> **What you are asked to do**: Reproduce every line between the lines holding "pose: elev=252.6 azim=100.8" and "Dot at: occluded", inclusive, requests included and left unchanged, but multiply each number in the answers (the dot's coordinates in the second view) by 1.7 and round to whole numbers, with halves rounded up. Leave the pictures out of your reply.

> **Task inputs**:
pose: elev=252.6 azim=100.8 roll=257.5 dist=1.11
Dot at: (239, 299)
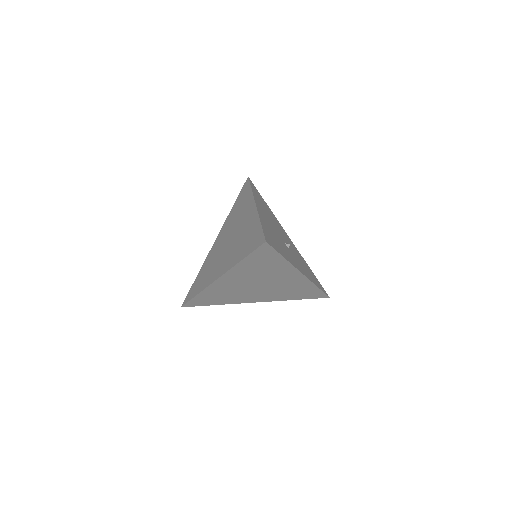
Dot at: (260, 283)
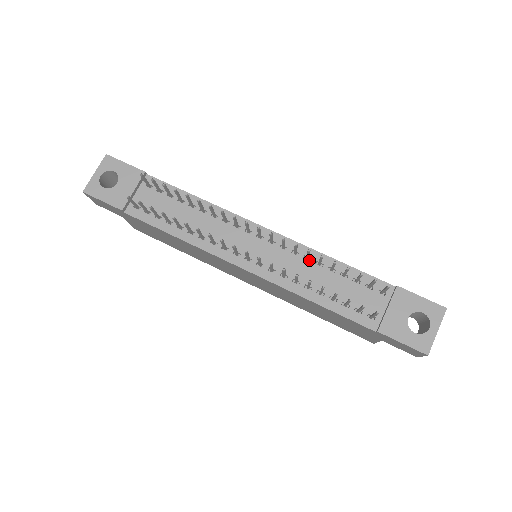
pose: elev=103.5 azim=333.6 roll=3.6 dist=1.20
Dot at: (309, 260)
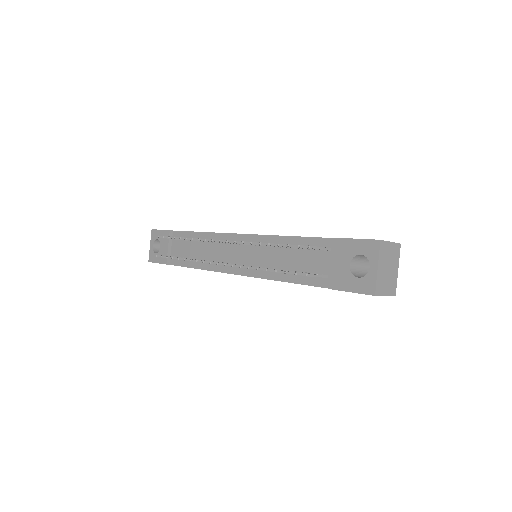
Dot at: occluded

==

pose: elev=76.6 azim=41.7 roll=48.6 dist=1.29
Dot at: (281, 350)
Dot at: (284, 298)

> **Worked answer**:
pose: elev=252.6 azim=100.8 roll=257.5 dist=1.11
Dot at: (239, 299)
Dot at: (442, 481)
pose: elev=103.5 azim=333.6 roll=3.6 dist=1.20
Dot at: (309, 260)
Dot at: occluded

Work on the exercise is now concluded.